Михаил (?-992) ‑ первый митрополит Руси, грек; по одной из позднейших киевских летописей после крещения построил в Киеве деревянную церковь в честь Михаила Архистратига. Первоначально его мощи находились в Десятинной церкви, затем в Ближних пещерах Киево-Печерского монастыря; в 1730 году были перенесены в Великую церковь лавры. Канонизирован РПЦ. Память 15/28 июня и 30 сентября/13 октября.
Ярополк I Святославич (961-980) – великий князь Киевский (972-980). Сын Святослава Игоревича и Предславы. После присоединения Новгорода стал единым государем Руси. Ярополк предпринимал дипломатические связи с германским императором Оттоном II: русские послы посетили императора на съезде князей в Кведлинбурге (973). По данным Никоновской летописи, к Ярополку приходили послы из Рима от папы. При Ярополке началась чеканка первых собственных монет Древнерусского государства, напоминающих арабские (известно чуть более 10 экземпляров. В 1044 году племянник Ярополка, Ярослав Мудрый, велел вырыть из могилы кости дядьёв Ярополка и Олега, крестить их останки (что христианскими канонами запрещено) и перезахоронить их рядом с Владимиром в Десятинной церкви в Киеве.
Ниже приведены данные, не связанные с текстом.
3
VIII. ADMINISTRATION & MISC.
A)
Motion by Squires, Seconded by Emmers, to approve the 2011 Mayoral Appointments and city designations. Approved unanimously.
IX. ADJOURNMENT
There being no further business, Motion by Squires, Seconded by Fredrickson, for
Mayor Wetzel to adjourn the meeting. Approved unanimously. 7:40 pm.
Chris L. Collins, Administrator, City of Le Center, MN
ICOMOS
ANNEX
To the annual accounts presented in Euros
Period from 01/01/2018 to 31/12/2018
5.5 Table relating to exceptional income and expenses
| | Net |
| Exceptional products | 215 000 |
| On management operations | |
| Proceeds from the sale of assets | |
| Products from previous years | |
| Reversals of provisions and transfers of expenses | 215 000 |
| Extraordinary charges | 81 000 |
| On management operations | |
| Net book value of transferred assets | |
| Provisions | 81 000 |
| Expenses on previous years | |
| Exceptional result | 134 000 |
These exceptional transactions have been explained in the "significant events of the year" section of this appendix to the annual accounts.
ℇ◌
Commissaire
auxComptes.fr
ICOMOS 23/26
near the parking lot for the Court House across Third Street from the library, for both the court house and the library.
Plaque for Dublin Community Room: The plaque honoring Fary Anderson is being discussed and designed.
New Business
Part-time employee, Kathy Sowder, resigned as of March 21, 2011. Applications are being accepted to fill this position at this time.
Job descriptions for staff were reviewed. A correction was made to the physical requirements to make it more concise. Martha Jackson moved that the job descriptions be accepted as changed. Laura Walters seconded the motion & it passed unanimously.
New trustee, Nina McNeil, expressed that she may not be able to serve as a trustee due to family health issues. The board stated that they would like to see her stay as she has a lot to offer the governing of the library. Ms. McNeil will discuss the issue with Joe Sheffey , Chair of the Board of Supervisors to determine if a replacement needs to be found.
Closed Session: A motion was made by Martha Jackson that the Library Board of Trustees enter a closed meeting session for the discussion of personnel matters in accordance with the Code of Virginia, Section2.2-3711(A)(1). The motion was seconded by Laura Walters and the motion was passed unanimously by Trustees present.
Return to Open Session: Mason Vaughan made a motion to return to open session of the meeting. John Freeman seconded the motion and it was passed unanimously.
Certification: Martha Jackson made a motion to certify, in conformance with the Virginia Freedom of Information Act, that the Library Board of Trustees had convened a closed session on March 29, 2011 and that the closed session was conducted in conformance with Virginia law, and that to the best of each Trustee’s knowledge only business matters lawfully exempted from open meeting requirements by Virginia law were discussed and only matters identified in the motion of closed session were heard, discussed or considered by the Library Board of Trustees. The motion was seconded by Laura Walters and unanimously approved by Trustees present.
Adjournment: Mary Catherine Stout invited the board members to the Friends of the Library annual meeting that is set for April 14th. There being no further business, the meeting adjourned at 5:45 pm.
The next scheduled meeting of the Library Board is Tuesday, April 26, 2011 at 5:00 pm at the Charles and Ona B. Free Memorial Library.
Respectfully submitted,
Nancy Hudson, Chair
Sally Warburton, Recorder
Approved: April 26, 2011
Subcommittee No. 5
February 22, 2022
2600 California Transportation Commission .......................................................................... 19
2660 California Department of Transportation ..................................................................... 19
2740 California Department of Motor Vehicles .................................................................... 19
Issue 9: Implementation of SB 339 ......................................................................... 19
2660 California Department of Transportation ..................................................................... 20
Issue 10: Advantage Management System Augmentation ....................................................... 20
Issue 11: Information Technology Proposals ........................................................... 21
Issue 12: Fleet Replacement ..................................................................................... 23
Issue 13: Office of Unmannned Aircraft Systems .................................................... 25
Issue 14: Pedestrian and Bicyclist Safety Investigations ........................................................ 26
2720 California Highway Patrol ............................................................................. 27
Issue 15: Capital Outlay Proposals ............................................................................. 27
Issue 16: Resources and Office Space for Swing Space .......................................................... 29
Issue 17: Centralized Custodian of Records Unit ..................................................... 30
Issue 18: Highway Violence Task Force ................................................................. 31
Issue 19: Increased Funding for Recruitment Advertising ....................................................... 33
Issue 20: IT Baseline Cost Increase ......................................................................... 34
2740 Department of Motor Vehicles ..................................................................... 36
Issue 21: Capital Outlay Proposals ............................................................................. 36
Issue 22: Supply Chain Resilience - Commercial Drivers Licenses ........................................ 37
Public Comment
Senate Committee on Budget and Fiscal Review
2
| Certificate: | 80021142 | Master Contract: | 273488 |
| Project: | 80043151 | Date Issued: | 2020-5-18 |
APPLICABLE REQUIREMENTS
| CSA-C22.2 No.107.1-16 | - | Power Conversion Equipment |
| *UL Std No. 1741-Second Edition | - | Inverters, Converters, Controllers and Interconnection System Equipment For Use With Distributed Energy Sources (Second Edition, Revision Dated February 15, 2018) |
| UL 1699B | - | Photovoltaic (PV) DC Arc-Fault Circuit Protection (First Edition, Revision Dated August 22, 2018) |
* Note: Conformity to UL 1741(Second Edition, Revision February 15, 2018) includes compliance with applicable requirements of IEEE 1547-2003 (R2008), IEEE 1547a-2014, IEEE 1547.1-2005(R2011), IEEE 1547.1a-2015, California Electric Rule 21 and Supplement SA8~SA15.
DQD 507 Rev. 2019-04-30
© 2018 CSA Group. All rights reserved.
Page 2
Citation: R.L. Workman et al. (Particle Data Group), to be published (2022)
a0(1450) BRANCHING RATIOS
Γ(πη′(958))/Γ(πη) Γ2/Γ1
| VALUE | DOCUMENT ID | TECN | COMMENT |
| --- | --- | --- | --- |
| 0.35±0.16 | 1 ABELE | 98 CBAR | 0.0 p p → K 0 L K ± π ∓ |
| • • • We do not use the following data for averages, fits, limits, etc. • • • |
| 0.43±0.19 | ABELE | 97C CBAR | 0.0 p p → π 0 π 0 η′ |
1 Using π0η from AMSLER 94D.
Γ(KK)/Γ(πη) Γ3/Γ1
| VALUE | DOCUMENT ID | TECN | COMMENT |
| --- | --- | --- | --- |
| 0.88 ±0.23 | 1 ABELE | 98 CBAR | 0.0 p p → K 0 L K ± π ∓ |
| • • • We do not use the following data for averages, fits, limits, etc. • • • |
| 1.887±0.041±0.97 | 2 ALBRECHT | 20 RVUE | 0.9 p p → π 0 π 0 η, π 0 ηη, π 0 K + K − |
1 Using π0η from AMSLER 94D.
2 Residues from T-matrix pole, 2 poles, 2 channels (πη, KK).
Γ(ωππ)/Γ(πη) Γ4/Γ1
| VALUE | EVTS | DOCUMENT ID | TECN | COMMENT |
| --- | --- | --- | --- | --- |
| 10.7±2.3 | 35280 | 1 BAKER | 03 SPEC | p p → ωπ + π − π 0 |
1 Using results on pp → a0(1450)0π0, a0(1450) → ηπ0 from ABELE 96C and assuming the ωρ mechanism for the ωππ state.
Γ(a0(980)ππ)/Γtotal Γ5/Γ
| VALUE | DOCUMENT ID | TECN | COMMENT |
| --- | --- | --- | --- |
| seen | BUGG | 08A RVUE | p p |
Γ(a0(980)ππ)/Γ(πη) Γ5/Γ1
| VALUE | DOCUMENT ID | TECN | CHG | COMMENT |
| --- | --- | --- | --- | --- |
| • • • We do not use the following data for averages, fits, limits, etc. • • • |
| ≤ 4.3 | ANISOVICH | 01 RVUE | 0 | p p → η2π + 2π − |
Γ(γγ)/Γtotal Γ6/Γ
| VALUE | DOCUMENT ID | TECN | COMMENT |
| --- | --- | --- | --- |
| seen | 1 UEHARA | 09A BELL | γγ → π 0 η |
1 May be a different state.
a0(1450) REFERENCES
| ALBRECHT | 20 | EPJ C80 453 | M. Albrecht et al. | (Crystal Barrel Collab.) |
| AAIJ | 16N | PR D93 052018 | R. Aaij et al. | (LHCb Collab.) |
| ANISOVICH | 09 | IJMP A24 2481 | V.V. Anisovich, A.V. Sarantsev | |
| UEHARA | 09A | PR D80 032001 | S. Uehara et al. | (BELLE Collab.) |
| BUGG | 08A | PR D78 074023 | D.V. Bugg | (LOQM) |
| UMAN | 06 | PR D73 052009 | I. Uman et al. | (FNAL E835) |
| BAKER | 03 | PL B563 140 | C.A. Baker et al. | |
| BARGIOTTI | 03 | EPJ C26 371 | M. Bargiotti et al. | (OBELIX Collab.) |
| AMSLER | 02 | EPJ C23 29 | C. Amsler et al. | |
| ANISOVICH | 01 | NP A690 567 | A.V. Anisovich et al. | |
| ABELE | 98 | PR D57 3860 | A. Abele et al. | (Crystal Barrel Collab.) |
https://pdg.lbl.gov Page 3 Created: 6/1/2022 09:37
Владимир Святославич (в крещ. Василий) (?-1015) ‑ великий князь Киевский, святой, равноапостольный, былинный Красное Солнышко. Укрепляя государственную власть при опоре на религию, в 980 г. сооружает пантеон богов во главе со златоусым и сребровласым Перуном в окружении Хорса (Коло), Даждьбога, Стрибога, Велеса и Макоши; в 988 проводит крещение в Киеве, что положило начало официальному христианству на Руси. В ознаменование принятия новой религии осуществил строительство церкви Успения Богородицы (Десятинной) в Киеве (989-996). По воле великого князя в земле Червенской построена деревянная церковь Богородицы. Для просвещения народы было принято два закона: «Закон о судах церковных» и «Закон судный людям». В позднейших летописных описаниях нашествия татаро-монголов и разгрома в Киеве церкви св. Василия в 1240 г. перечисляются предметы, принадлежавшие князю Владимиру и там хранившиеся в течение двух веков.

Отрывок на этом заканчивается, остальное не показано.